Le petit doigt d'un chasseur. Les bulletins de guerre, si contradictoires selon la source d'où ils émanent, présentent parfois un caractère de naïve exagération dont on ne peut s'empêcher de sourire.
C'est ainsi qu'au début de la guerre hispano-américaine, dans la reconnaissance que les Américains firent à Matanzas le 28 avril 1898, ils se vantèrent d'avoir mis une soixantaine d'Espagnols hors de combat. De leur côté, les Espagnols n'avouèrent que la perte d'un mulet (dépêche de Madrid du 29).

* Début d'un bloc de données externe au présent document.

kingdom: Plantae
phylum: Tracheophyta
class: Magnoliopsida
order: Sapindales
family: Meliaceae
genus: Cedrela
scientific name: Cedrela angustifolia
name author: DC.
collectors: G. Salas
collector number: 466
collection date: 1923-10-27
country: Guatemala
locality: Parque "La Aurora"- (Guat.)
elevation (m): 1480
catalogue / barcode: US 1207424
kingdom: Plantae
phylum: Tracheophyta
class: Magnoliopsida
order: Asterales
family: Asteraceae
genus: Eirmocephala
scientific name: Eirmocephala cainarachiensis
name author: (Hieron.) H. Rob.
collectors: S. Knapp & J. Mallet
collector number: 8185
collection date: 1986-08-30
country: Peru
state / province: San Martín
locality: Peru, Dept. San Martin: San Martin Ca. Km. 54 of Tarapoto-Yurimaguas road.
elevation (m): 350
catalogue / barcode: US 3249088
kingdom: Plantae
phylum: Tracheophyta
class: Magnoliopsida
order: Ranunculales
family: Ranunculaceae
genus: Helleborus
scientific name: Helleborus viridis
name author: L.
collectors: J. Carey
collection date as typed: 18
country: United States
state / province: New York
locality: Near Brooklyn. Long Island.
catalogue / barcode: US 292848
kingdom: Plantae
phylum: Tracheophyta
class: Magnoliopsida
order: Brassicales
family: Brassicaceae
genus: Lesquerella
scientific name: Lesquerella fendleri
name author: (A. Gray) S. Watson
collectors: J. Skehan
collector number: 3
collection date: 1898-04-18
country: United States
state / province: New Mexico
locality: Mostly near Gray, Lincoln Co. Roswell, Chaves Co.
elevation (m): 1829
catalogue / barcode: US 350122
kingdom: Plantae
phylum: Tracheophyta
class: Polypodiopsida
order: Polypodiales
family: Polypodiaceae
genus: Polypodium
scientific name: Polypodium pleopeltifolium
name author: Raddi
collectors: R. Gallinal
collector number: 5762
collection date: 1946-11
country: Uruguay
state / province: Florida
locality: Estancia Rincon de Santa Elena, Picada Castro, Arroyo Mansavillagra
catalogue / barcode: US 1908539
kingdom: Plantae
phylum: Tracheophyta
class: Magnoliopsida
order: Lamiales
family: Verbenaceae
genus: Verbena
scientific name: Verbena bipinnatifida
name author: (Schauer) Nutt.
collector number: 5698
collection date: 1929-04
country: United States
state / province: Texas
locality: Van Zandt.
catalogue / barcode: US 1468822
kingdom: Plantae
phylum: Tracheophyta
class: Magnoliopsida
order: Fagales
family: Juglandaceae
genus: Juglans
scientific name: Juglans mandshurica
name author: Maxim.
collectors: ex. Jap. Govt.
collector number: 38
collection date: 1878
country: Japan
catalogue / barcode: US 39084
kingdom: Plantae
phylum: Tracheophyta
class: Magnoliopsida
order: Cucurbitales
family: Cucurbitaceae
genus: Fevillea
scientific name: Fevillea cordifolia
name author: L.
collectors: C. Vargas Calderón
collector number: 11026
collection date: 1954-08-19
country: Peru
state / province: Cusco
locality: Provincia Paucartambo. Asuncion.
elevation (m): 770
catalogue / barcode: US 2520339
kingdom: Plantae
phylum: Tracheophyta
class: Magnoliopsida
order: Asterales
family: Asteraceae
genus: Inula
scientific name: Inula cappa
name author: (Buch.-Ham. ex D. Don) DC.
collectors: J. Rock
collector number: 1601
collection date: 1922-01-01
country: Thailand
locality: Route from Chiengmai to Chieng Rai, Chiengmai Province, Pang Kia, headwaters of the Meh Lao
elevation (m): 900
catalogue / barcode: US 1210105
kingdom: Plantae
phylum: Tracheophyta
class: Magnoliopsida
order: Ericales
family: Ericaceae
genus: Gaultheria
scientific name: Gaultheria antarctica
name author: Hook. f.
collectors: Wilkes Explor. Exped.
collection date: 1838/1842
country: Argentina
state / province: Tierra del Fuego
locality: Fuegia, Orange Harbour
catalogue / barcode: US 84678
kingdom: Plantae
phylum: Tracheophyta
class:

On se souvient que, les projectiles espagnols ayant atteint, parait-il, un malheureux requin, ce combat était devenu légendaire sous le nom de « bombardement de la mule et du requin ».
Un des plus célèbres bulletins de ce genre est celui que le général Beurnonville adressa au ministre de la guerre, le 20 décembre 1792, et dont il fut donné lecture le lendemain, à la Convention.
Le général annonçait que la République française était enfin maîtresse du territoire situé entre la Sarre et la Moselle jusqu'au pont de Consaarbrück.
« Les deux affaires d'hier, disait-il, ont été dirigées par le général Landremont. L'on ne peut trop estimer la perte des ennemis, que l'on croit être très grande... La nôtre se réduit, par leur maladresse en tirant trop haut ou trop bas, à la perte du petit doigt d'un de nos chasseurs. »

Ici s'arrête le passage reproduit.